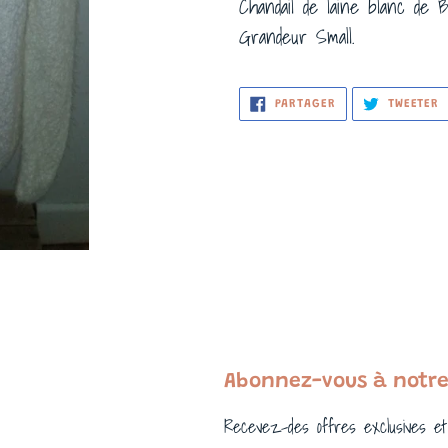
Chandail de laine blanc de Bu
Grandeur Small.
PARTAGER
T
PARTAGER
TWEETER
SUR
S
FACEBOOK
T
Abonnez-vous à notre
Recevez-des offres exclusives et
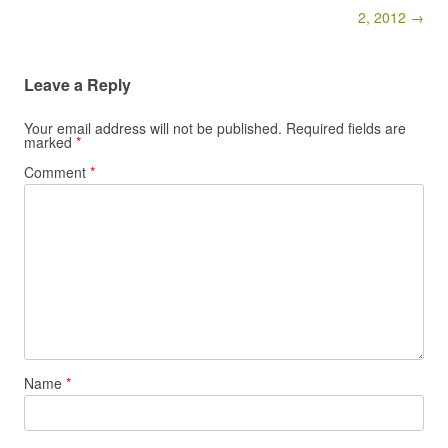
2, 2012 →
Leave a Reply
Your email address will not be published.
Required fields are
marked
*
Comment
*
Name
*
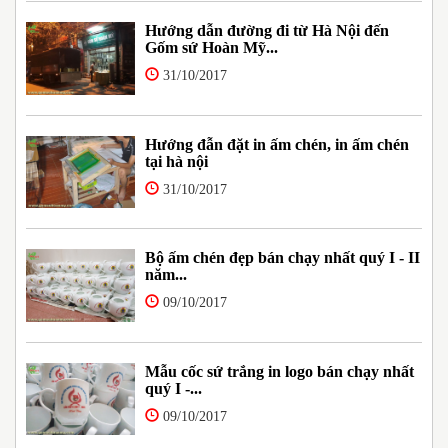
Hướng dẫn đường đi từ Hà Nội đến
Gốm sứ Hoàn Mỹ...
31/10/2017
Hướng đẫn đặt in ấm chén, in ấm chén
tại hà nội
31/10/2017
Bộ ấm chén đẹp bán chạy nhất quý I - II
năm...
09/10/2017
Mẫu cốc sứ trắng in logo bán chạy nhất
quý I -...
09/10/2017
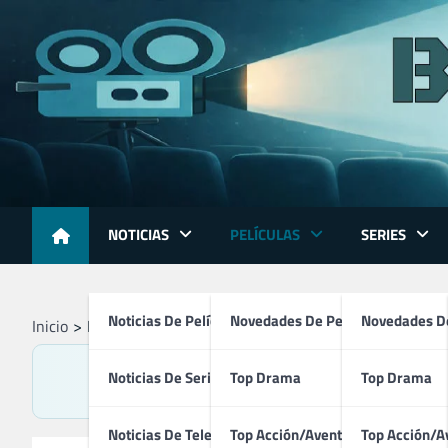
Skip
to
content
NOTICIAS
PELÍCULAS
SERIES
Noticias De Películas
Novedades De Películas
Novedades De
Inicio
Películas
Noticias De Series
Top Drama
Top Drama
Noticias De Televisión
Top Acción/Aventura
Top Acción/A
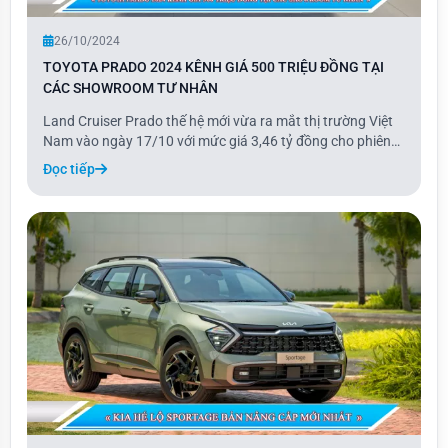
26/10/2024
TOYOTA PRADO 2024 KÊNH GIÁ 500 TRIỆU ĐỒNG TẠI
CÁC SHOWROOM TƯ NHÂN
Land Cruiser Prado thế hệ mới vừa ra mắt thị trường Việt
Nam vào ngày 17/10 với mức giá 3,46 tỷ đồng cho phiên
bản cửa sổ trời đơn và 3,48 tỷ đồng cho bản cửa sổ trời
Đọc tiếp
toàn cảnh.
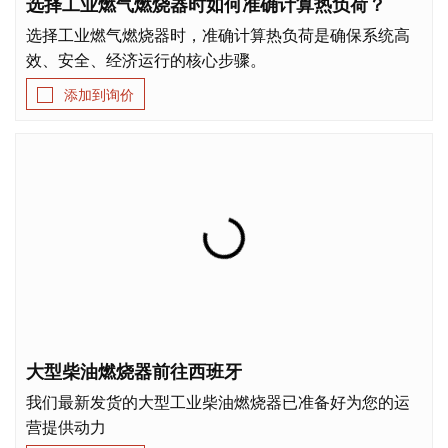
选择工业燃气燃烧器时如何准确计算热负荷？
选择工业燃气燃烧器时，准确计算热负荷是确保系统高
下载
效、安全、经济运行的核心步骤。
联系我们
添加到询价
大型柴油燃烧器前往西班牙
我们最新发货的大型工业柴油燃烧器已准备好为您的运
营提供动力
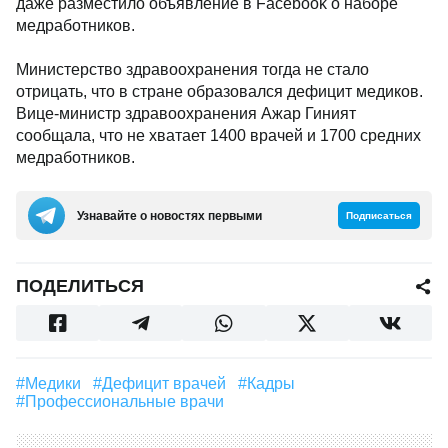
даже разместило объявление в Facebook о наборе
медработников.
Министерство здравоохранения тогда не стало
отрицать, что в стране образовался дефицит медиков.
Вице-министр здравоохранения Ажар Гиният
сообщала, что не хватает 1400 врачей и 1700 средних
медработников.
Узнавайте о новостях первыми
Подписаться
ПОДЕЛИТЬСЯ
#Медики
#дефицит врачей
#кадры
#профессиональные врачи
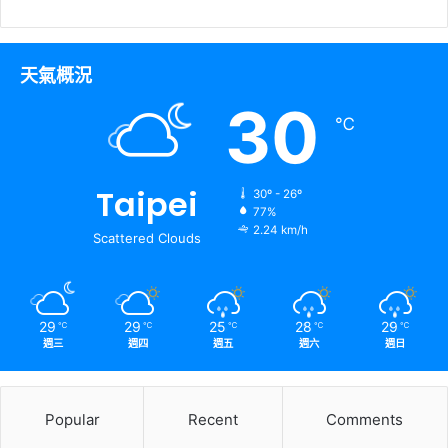
天氣概況
30
℃
Taipei
30º - 26º
77%
2.24 km/h
Scattered Clouds
29
29
25
28
29
℃
℃
℃
℃
℃
週三
週四
週五
週六
週日
Popular
Recent
Comments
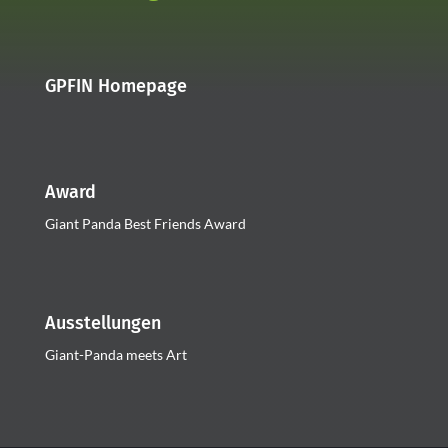
GPFIN Homepage
Award
Giant Panda Best Friends Award
Ausstellungen
Giant-Panda meets Art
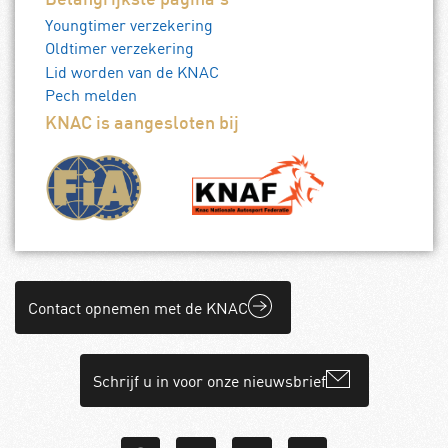
Belangrijkste pagina's
Youngtimer verzekering
Oldtimer verzekering
Lid worden van de KNAC
Pech melden
KNAC is aangesloten bij
Contact opnemen met de KNAC
Schrijf u in voor onze nieuwsbrief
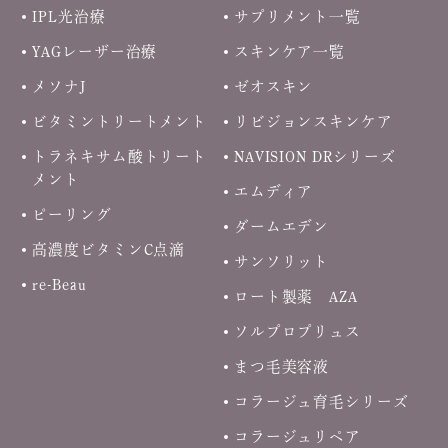
IPL光治療
サプリメント一覧
YAGレーザー治療
スキンケア一覧
メソナJ
ゼオスキン
ビタミントリートメント
リビジョンスキンケア
トラネキサム酸トリート
NAVISION DRシリーズ
メント
エムディア
ピーリング
ダームエデン
高濃度ビタミンC点滴
サンソリット
re-Beau
ロート製薬 AZA
ソルプロプリュス
まつ毛美容液
コラージュ育毛シリーズ
コラージュリペア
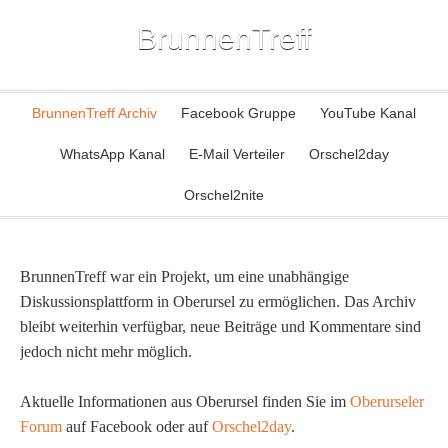
BrunnenTreff
BrunnenTreff Archiv
Facebook Gruppe
YouTube Kanal
WhatsApp Kanal
E-Mail Verteiler
Orschel2day
Orschel2nite
BrunnenTreff war ein Projekt, um eine unabhängige
Diskussionsplattform in Oberursel zu ermöglichen. Das Archiv
bleibt weiterhin verfügbar, neue Beiträge und Kommentare sind
jedoch nicht mehr möglich.
Aktuelle Informationen aus Oberursel finden Sie im
Oberurseler
Forum
auf Facebook oder auf
Orschel2day
.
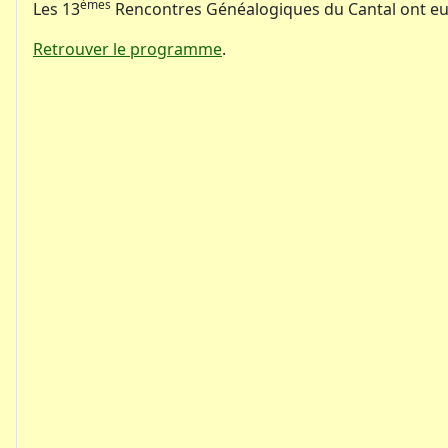
èmes
Les 13
Rencontres Généalogiques du Cantal ont eu li
Retrouver le programme
.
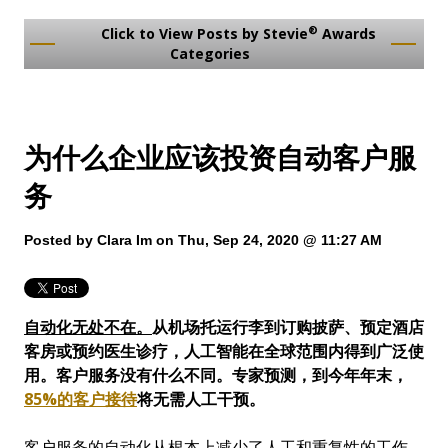
®
Click to View Posts by Stevie
Awards
Categories
为什么企业应该投资自动客户服
务
Posted by
Clara Im
on Thu, Sep 24, 2020 @ 11:27 AM
自动化无处不在。
从机场托运行李到订购披萨、预定酒店
客房或预约医生诊疗
，
人工智能在全球范围内得到广泛使
用。客户服务没有什么不同。专家预测，到今年年末，
85%
的
客户
接待
将无需人工干预
。
客户服务的自动化从根本上减少了人工和重复性的工作，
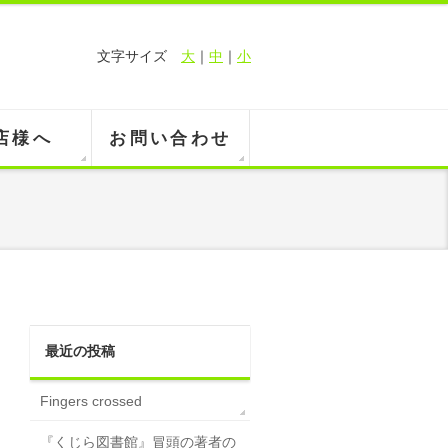
文字サイズ
大
｜
中
｜
小
店様へ
お問い合わせ
最近の投稿
Fingers crossed
『くじら図書館』冒頭の著者の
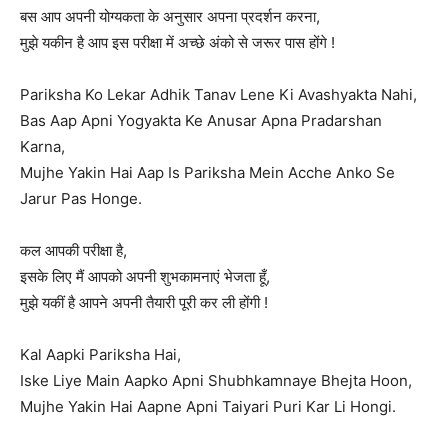
बस आप अपनी योग्यकता के अनुसार अपना प्रदर्शन करना,
मुझे यकीन है आप इस परीक्षा में अच्छे अंको से जरूर पास होंगे !
Pariksha Ko Lekar Adhik Tanav Lene Ki Avashyakta Nahi,
Bas Aap Apni Yogyakta Ke Anusar Apna Pradarshan
Karna,
Mujhe Yakin Hai Aap Is Pariksha Mein Acche Anko Se
Jarur Pas Honge.
कल आपकी परीक्षा है,
इसके लिए मैं आपको अपनी शुभकामनाएं भेजता हूँ,
मुझे यकीं है आपने अपनी तैयारी पूरी कर ली होंगी !
Kal Aapki Pariksha Hai,
Iske Liye Main Aapko Apni Shubhkamnaye Bhejta Hoon,
Mujhe Yakin Hai Aapne Apni Taiyari Puri Kar Li Hongi.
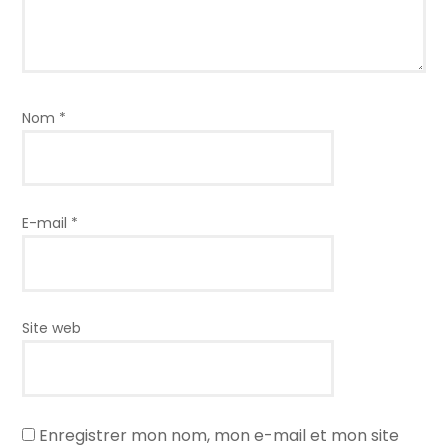
Nom
*
E-mail
*
Site web
Enregistrer mon nom, mon e-mail et mon site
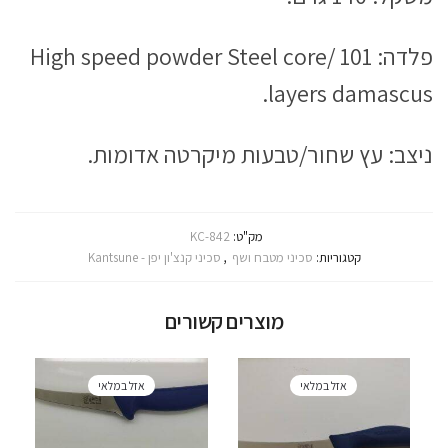
פלדה: High speed powder Steel core/ 101
layers damascus.
ניצב: עץ שחור/טבעות מיקרטה אדומות.
מק"ט:
KC-842
קטגוריות:
סכיני מטבח ושף
,
סכיני קנצ'ון יפן - Kantsune
מוצרים קשורים
אזל במלאי
אזל במלאי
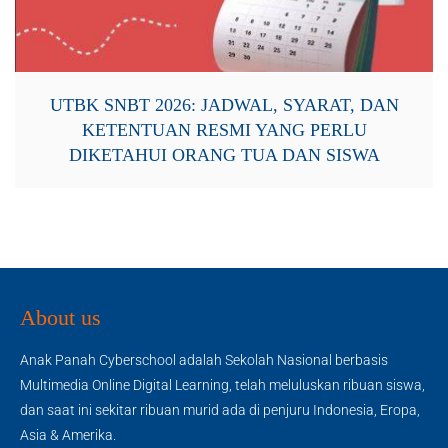
UTBK SNBT 2026: JADWAL, SYARAT, DAN
KETENTUAN RESMI YANG PERLU
DIKETAHUI ORANG TUA DAN SISWA
About us
Anak Panah Cyberschool adalah Sekolah Nasional berbasis
Multimedia Online Digital Learning, telah meluluskan ribuan siswa,
dan saat ini sekitar ribuan murid ada di penjuru Indonesia, Eropa,
Asia & Amerika.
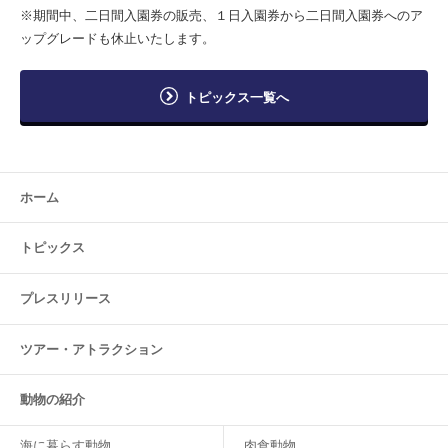
※期間中、二日間入園券の販売、１日入園券から二日間入園券へのア
ップグレードも休止いたします。
トピックス一覧へ
ホーム
トピックス
プレスリリース
ツアー・
アトラクション
動物の紹介
海に暮らす動物
肉食動物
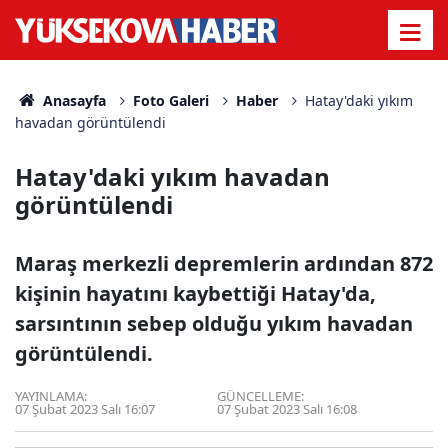
Anasayfa
Foto Galeri
Haber
Hatay'daki yıkım
havadan görüntülendi
Hatay'daki yıkım havadan
görüntülendi
Maraş merkezli depremlerin ardından 872
kişinin hayatını kaybettiği Hatay'da,
sarsıntının sebep olduğu yıkım havadan
görüntülendi.
YAYINLAMA:
GÜNCELLEME:
07 Şubat 2023 Salı 16:07
07 Şubat 2023 Salı 16:08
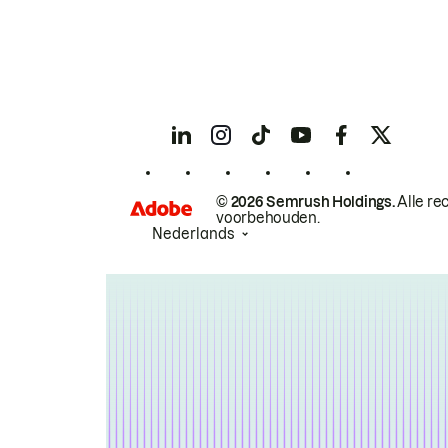
© 2026 Semrush Holdings.
Alle re
voorbehouden.
Nederlands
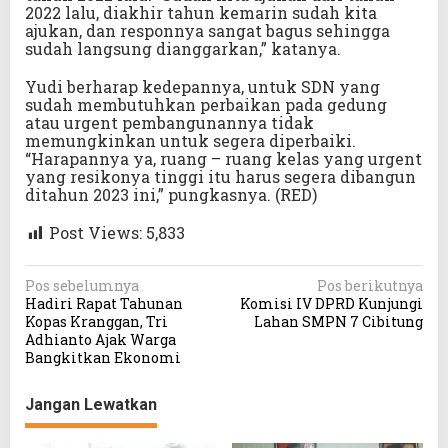
2022 lalu, diakhir tahun kemarin sudah kita
ajukan, dan responnya sangat bagus sehingga
sudah langsung dianggarkan,” katanya.
Yudi berharap kedepannya, untuk SDN yang
sudah membutuhkan perbaikan pada gedung
atau urgent pembangunannya tidak
memungkinkan untuk segera diperbaiki.
“Harapannya ya, ruang – ruang kelas yang urgent
yang resikonya tinggi itu harus segera dibangun
ditahun 2023 ini,” pungkasnya. (RED)
Post Views:
5,833
N
Pos sebelumnya
Pos berikutnya
Hadiri Rapat Tahunan
Komisi IV DPRD Kunjungi
a
Kopas Kranggan, Tri
Lahan SMPN 7 Cibitung
v
Adhianto Ajak Warga
Bangkitkan Ekonomi
i
g
Jangan Lewatkan
a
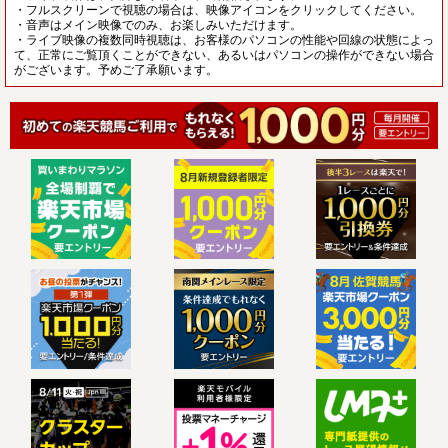
・フルスクリーンで視聴の場合は、映像アイコンをクリックしてください。
・音声はメイン映像でのみ、お楽しみいただけます。
・ライブ映像の複数同時視聴は、お客様のパソコンの性能や回線の状態によっ
て、正常にご覧頂くことができない、あるいはパソコンの操作ができない場合
がございます。予めご了承願います。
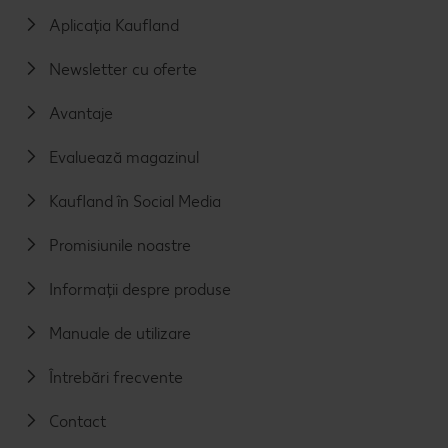
Aplicația Kaufland
Newsletter cu oferte
Avantaje
Evaluează magazinul
Kaufland în Social Media
Promisiunile noastre
Informații despre produse
Manuale de utilizare
Întrebări frecvente
Contact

• _Required action_:
Only the lines between the one with "2026 Semrush Holdings." and the one with "Yudi berharap kedepannya, untuk SDN yang", those two included, get copied from the material above. Keep it exact and free of pictures.

• _Result of this task_:
© 2026 Semrush Holdings.
Alle re
voorbehouden.
Nederlands
2022 lalu, diakhir tahun kemarin sudah kita
ajukan, dan responnya sangat bagus sehingga
sudah langsung dianggarkan,” katanya.
Yudi berharap kedepannya, untuk SDN yang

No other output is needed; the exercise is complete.